## Aim of the task
Scan the data below and state how many of its lines contain the word "elbow", giving only the figure.

▶

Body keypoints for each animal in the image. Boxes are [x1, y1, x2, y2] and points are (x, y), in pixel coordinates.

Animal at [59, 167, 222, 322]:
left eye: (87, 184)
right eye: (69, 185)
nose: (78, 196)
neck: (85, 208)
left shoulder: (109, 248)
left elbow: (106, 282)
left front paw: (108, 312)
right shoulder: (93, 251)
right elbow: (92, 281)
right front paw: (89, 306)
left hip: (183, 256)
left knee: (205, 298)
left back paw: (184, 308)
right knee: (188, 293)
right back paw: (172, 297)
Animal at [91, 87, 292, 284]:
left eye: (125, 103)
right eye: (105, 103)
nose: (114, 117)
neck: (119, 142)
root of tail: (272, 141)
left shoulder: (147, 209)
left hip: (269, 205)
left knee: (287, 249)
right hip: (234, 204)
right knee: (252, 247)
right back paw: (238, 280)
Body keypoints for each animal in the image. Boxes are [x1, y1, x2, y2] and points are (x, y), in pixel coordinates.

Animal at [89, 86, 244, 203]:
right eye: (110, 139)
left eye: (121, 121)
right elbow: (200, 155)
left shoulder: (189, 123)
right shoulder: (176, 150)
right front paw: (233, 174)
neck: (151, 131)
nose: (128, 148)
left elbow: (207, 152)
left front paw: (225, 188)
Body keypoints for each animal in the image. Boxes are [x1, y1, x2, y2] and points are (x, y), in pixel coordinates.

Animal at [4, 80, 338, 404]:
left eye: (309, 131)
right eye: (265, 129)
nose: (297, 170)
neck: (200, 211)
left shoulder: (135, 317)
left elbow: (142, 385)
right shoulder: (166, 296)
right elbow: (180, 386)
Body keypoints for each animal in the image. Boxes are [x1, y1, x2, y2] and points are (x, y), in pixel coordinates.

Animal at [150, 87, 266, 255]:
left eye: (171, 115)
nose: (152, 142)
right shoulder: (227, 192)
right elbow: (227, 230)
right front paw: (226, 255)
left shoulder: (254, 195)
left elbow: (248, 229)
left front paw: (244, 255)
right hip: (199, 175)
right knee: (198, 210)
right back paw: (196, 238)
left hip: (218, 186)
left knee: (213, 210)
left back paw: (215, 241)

◀

## Your response
8